A water well pump adjoined the iron-stained porcelain kitchen sink alongside the knife scored grey speckled-on white linoleum countertop. At the end of what constituted a kitchen was a very used two-burner bottled gas stove.
  
Pots of what might have been dinner were abandoned on the gas stove, were dried and rotten. A closed Bible and newspaper lay open amongst forks, knives, and plates set on the table.

The two stood before the scene in haunting amazement drawing from deep impressions of what might have forced one to flee for their lives in the heat of this frightening nightmare.

Could this snapshot of lost time have happened in 1964, as was printed at the top of the newspaper? Was there darkness pending in that month of July as men in white hoods and burning torches walked the lonely blacktopped back road rousing sounds of anger and violence arousing mountains of fear as a mob approached the insolated shack?

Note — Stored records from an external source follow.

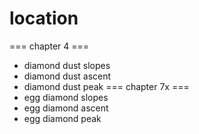 # location
=== chapter 4 ===
* diamond dust slopes
* diamond dust ascent
* diamond dust peak
=== chapter 7x ===
* egg diamond slopes
* egg diamond ascent
* egg diamond peak

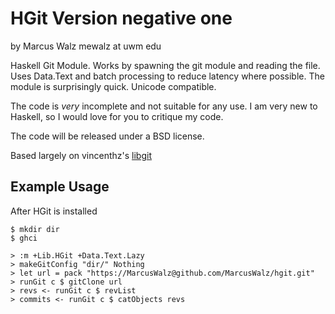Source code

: HGit Version negative one 
================================================================================
by Marcus Walz mewalz at uwm edu

Haskell Git Module. Works by spawning the git module and reading the file. Uses
Data.Text and batch processing to reduce latency where possible. The module is 
surprisingly quick. Unicode compatible.

The code is *very* incomplete and not suitable for any use. I am very new to
Haskell, so I would love for you to critique my code. 

The code will be released under a BSD license.  

Based largely on vincenthz's
[libgit](https://github.com/vincenthz/hs-libgit/blob/master/Lib/Git/Tree.hs)

Example Usage
-------------------------------------------------------------------------------
After HGit is installed

    $ mkdir dir
    $ ghci

    > :m +Lib.HGit +Data.Text.Lazy
    > makeGitConfig "dir/" Nothing
    > let url = pack "https://MarcusWalz@github.com/MarcusWalz/hgit.git"
    > runGit c $ gitClone url
    > revs <- runGit c $ revList
    > commits <- runGit c $ catObjects revs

Did the farm worker look out the kitchen sink window in horror as a stirring glow of flaming evil lit the night? Did she, and maybe another, grab their valuables, jackets and hats, before they ran, while never looking back as they escaped into the crop rows fleeing into the moonlight?

Where did they go? Who sheltered them? It was clear that whatever happened that night left that moment in time fully intact like a time capsule allowing someone to stumble upon this place to see it untouched and preserved as it once had been.